__Selected passage__:
━━━
CNN At 20: From Chicken Noodle Network To Global Media Power

June 1: It was almost 20 years ago today, and it was as hot as Hotlanta gets when I showed up for my interview at the headquarters of the just-launched Cable News Network next door to the home of Rambling Wrecks of Georgia Tech. There were three flags out front, one from the Republic for which it stands, another from the Peach State complete with Confederate symbols -- since removed -- and the other from the United Nations, signaling the company's international aspirations.

The receptionist was operating like a traffic cop, referring a procession of job applicants to the basement. The building had been remade into the hub of an emerging communications empire so the South could rise again, under the visionary if flamboyant leadership of Ted Turner, the soon to be globally amplified "Mouth from the South." (A few years later, CNN moved to its current home at what some staffers call the "news bunker" in the Omni Hotel complex.

I was living in Boston then, just down for the day to look into a producing opportunity. What I couldn't have guessed was that I would be thrown into putting a primetime news interview show on the air that very night, with little direction and almost no oversight. I had no idea either that I would stay on as a producer for the rest of 1980, often trapped in a basement that had been turned into an electronic Disneyland outfitted with the latest techno-gizmos and an adjacent satellite farm. I had entered the world of the news factory, and, briefly, it entered me.

When CNN went on air (or, actually, on cable) two decades ago, it was an audacious enterprise, scoffed at by the Big Broadcast Boys in New York as the Chicken Noodle Network. For years, the big three networks had gotten by with a half-hour news show a night, and now here was Turner, hyping a news channel. Some of my colleagues in Atlanta saw themselves as "news guerillas," pioneers in a news revolution. Actually, what was happening was simply a transmigration onto TV of the tried-and-true all-news radio format, with its rigorously formatted schedules or news-wheel. Thanks to news veteran Reese Schoenfeld, who sold the idea of "all the news all the time" television to Turner (without getting as much credit or stake as he should), CNN went live that June 1 with a clear plan of how to generate enough programming to fill the time. Schoenfeld became CNN's first president, winning internal recognition, while Ted basked in media glory, startling his staid news execs with this public prediction: "We're gonna go on the air June 1, and we're gonna stay on until the end of the world. When that time comes, we'll cover it, play 'Nearer My God to Thee' and sign off."
━━━
In the piece on CNN at 20 above, which flags does the writer say were flying in front of the network's headquarters?

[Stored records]
━━━
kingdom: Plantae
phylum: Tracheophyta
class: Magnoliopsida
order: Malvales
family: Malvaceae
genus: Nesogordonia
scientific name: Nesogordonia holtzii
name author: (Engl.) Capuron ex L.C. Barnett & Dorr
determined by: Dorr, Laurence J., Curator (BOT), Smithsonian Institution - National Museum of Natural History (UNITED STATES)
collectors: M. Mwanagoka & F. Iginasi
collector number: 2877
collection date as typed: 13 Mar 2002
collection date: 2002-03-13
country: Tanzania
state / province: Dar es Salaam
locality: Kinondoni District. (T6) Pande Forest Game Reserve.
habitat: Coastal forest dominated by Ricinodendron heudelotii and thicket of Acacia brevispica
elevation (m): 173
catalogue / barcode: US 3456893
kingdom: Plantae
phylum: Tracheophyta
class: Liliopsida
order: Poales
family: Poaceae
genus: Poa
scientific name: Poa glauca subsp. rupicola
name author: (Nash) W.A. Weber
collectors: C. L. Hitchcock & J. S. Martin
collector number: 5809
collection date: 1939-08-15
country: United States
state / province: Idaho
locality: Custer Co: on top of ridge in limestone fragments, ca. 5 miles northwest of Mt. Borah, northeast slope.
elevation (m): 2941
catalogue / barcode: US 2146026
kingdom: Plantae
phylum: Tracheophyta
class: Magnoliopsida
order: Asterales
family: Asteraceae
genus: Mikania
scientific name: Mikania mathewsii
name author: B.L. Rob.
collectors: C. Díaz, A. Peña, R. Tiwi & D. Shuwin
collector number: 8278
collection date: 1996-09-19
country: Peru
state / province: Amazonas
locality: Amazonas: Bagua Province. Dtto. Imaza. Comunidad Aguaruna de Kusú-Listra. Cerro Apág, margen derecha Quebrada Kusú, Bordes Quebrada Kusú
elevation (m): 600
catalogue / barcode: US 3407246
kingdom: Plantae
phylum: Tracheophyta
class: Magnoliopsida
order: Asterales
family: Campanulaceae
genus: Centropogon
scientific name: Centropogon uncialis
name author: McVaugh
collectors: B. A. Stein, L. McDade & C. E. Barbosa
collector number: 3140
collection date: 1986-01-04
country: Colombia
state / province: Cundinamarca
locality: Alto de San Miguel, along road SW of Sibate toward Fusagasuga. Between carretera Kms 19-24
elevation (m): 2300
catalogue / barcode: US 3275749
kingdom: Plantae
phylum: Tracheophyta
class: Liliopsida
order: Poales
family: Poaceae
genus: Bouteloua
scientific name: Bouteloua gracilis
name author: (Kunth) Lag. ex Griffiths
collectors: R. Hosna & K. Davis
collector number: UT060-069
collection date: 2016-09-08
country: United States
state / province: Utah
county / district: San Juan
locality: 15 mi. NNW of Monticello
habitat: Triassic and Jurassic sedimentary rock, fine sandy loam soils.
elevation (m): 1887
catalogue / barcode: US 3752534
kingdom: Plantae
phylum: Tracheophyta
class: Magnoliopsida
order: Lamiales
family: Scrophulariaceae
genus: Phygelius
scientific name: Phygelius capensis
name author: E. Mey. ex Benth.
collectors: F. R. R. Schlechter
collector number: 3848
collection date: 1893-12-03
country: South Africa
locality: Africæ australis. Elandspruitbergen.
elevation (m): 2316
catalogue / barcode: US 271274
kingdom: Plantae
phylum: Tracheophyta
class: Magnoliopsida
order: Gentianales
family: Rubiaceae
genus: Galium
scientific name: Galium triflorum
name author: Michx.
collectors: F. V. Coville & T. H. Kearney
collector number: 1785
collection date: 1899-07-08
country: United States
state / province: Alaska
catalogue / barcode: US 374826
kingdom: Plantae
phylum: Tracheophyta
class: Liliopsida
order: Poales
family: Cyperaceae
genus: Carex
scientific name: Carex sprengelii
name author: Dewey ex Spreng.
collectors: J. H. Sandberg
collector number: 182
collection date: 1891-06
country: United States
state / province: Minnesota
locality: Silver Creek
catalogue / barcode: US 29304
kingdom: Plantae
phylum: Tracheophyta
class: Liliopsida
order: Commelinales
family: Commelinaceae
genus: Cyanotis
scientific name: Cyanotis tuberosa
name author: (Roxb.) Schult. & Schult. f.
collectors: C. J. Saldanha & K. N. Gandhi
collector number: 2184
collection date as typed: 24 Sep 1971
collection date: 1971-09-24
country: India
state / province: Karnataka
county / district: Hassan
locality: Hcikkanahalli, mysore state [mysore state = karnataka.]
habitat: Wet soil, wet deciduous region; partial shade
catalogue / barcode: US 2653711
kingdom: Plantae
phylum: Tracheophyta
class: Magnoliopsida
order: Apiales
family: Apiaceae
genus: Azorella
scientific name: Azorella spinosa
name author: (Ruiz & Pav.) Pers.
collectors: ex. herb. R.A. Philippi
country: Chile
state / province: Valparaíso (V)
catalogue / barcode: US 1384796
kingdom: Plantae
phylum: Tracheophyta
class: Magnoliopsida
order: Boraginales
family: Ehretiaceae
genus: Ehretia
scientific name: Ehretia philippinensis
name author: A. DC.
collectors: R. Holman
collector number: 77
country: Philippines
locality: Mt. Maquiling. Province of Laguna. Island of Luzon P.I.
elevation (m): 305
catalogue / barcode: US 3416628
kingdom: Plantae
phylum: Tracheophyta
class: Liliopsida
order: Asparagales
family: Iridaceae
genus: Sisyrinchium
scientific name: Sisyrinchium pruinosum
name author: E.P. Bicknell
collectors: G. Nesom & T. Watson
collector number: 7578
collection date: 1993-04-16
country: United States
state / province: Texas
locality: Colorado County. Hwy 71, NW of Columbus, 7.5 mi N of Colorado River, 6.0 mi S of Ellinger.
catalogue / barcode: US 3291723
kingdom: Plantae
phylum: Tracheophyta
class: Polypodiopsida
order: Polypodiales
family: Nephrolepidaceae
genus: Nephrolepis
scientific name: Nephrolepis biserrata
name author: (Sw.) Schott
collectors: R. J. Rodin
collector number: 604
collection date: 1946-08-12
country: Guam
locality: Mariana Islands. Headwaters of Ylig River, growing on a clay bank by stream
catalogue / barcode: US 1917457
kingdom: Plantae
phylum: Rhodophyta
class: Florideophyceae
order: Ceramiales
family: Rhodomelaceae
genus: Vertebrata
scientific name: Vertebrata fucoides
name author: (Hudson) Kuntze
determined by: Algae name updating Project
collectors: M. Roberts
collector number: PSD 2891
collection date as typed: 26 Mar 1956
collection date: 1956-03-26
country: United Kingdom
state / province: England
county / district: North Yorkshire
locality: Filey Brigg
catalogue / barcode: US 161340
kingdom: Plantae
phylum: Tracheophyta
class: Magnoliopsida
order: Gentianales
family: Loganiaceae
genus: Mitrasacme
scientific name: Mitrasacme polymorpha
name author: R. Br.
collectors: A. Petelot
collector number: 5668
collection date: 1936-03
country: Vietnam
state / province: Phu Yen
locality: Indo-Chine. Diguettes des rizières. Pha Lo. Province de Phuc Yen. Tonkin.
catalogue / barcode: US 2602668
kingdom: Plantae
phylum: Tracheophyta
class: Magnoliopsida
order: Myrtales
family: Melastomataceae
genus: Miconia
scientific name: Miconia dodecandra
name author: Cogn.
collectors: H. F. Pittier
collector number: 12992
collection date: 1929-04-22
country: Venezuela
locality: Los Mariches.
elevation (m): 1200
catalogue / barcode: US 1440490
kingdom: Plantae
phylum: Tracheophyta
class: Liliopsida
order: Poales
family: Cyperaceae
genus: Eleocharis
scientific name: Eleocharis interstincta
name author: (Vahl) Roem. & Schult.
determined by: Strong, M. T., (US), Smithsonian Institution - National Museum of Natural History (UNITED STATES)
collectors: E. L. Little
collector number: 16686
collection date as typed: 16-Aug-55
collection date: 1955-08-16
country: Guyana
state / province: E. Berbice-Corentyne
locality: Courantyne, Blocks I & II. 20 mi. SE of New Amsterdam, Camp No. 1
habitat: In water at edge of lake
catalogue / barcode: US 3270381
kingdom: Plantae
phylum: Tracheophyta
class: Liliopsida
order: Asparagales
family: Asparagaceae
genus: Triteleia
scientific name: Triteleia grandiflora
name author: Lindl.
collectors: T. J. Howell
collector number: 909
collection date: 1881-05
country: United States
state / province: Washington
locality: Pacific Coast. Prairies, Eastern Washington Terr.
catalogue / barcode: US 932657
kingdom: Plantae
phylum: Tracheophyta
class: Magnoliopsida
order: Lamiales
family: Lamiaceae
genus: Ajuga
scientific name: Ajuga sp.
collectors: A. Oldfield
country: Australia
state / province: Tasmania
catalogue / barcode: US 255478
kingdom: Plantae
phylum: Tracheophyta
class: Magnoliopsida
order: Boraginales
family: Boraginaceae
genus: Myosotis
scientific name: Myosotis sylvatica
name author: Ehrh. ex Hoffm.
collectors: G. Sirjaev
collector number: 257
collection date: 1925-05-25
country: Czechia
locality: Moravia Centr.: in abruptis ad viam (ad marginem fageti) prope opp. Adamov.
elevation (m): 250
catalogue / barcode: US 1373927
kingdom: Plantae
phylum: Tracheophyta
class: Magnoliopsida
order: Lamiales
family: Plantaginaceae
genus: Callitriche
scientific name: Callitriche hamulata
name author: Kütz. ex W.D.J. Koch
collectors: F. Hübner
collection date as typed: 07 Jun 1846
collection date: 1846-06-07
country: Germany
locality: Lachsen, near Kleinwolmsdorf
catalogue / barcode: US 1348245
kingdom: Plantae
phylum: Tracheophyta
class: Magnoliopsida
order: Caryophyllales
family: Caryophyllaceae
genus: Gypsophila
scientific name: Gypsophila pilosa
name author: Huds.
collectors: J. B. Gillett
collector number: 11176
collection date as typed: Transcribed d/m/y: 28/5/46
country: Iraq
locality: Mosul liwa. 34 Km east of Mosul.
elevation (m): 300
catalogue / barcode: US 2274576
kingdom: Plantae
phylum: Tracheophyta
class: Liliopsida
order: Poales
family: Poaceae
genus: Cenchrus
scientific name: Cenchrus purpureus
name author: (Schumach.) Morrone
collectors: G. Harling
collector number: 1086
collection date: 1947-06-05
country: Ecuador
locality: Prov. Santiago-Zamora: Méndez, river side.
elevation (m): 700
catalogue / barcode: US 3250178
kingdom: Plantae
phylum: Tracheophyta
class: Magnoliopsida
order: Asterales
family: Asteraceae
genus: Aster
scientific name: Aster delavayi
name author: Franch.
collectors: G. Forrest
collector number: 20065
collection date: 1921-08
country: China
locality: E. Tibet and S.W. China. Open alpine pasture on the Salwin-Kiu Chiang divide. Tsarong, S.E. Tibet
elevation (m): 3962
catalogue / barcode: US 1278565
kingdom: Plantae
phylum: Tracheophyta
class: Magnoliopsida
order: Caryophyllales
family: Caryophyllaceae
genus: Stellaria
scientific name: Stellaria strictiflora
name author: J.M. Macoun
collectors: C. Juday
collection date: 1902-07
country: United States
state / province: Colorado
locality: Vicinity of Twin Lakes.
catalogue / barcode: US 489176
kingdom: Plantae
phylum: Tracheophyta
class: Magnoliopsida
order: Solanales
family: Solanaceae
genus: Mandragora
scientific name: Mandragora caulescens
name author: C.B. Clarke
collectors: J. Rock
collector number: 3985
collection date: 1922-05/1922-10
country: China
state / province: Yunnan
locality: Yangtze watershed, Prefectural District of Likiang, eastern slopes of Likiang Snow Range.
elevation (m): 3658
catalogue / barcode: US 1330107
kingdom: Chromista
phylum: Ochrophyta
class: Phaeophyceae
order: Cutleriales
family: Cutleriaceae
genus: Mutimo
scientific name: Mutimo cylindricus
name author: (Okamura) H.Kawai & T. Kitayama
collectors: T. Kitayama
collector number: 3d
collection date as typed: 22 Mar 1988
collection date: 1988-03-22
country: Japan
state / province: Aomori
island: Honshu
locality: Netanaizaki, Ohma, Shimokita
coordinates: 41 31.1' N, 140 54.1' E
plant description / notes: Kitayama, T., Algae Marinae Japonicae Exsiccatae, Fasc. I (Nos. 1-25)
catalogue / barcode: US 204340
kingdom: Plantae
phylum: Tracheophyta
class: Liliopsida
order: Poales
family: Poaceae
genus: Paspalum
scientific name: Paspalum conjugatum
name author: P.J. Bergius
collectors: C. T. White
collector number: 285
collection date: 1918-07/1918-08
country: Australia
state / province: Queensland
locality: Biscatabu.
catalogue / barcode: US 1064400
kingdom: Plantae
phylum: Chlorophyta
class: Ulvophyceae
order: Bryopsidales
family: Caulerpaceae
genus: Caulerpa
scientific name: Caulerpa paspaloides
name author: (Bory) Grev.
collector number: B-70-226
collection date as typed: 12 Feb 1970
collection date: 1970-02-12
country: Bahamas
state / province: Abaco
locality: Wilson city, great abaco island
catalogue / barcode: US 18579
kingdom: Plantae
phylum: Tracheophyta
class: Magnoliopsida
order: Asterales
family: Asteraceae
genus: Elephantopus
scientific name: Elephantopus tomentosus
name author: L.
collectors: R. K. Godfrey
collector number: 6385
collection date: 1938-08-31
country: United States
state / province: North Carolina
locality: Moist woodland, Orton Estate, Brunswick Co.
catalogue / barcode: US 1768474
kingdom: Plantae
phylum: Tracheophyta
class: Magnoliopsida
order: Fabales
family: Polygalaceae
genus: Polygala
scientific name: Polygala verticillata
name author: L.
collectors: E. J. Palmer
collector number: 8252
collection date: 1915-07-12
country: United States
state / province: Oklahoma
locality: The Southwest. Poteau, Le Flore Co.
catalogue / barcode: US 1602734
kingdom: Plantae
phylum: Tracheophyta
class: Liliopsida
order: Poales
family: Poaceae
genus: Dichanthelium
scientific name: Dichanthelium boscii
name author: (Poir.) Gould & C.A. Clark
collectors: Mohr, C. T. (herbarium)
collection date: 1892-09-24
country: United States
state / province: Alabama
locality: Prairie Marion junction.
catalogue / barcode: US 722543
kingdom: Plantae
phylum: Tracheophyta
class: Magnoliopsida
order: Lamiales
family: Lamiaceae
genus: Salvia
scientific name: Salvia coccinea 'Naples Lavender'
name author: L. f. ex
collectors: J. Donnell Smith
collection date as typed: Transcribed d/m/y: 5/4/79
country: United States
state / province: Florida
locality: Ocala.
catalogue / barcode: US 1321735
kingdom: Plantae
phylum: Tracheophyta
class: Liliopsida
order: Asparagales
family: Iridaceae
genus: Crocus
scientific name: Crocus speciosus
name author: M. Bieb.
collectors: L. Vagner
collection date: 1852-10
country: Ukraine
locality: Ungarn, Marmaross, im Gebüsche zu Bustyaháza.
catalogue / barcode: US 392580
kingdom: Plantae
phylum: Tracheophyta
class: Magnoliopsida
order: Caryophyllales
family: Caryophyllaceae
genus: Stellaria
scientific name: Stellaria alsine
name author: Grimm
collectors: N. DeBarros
━━━
__Exercise solution__:
- The flag of "the Republic for which it stands"
- The Peach State flag, complete with Confederate symbols (since removed)
- The flag of the United Nations